La démarche consiste notamment à rechercher si le patient est dépourvu de l'antigène correspondant à l'anticorps suspecté.

Le phénotypage ou, dans certaines situations, le génotypage érythrocytaire peut apporter des informations essentielles.

Par exemple, si un anti-k est suspecté, il faut rechercher un phénotype k négatif, situation très rare dans la population générale. De même, pour d'autres antigènes de haute fréquence, l'absence de l'antigène chez le patient peut orienter vers la spécificité recherchée.

Il ne faut toutefois pas déduire la spécificité uniquement à partir du phénotype : celle-ci doit être démontrée par l'étude sérologique appropriée.

La présence d'un anticorps dirigé contre un antigène de haute fréquence ne doit pas conduire à arrêter immédiatement l'investigation.

Le patient peut également présenter un ou plusieurs allo-anticorps supplémentaires dirigés contre des antigènes de fréquence plus faible.
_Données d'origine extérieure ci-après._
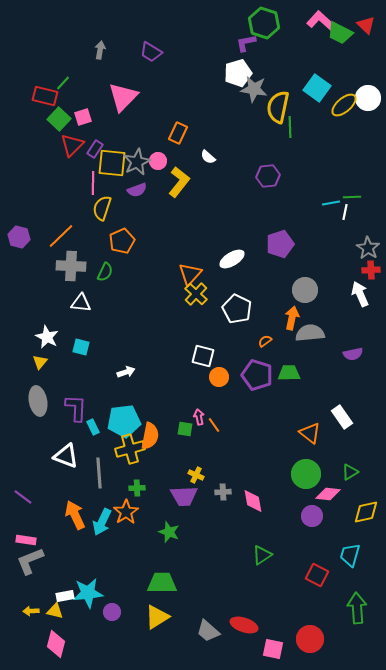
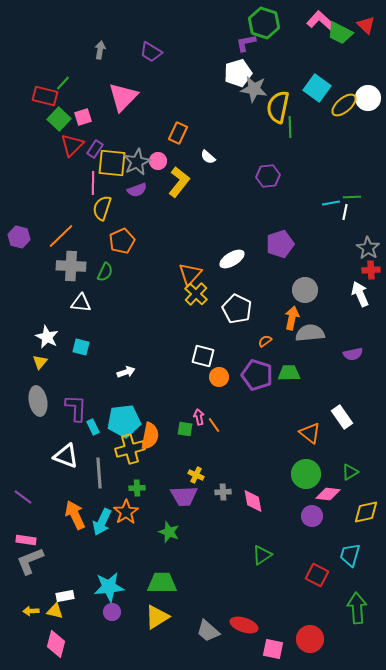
cyan star at (88, 593): moved 21 px right, 6 px up
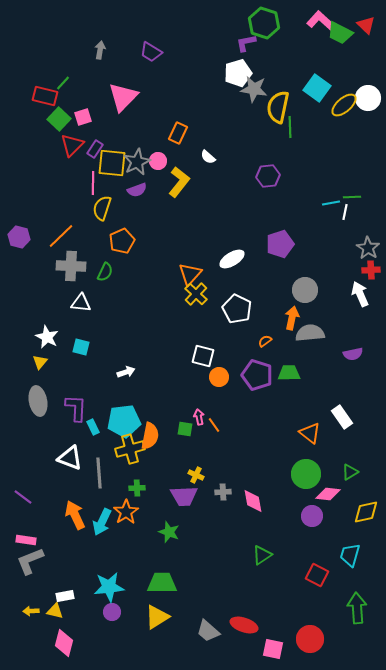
white triangle at (66, 456): moved 4 px right, 2 px down
pink diamond at (56, 644): moved 8 px right, 1 px up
Une fois l'anticorps de haute fréquence identifié ou suspecté, des techniques d'adsorption peuvent être utilisées afin de retirer cet anticorps du plasma et permettre la recherche d'éventuels anticorps associés.

Dans les situations complexes, le recours à un laboratoire de référence peut être nécessaire. En France, le CNRGS intervient notamment dans l'exploration des immunisations anti-érythrocytaires complexes et des phénotypes ou génotypes rares.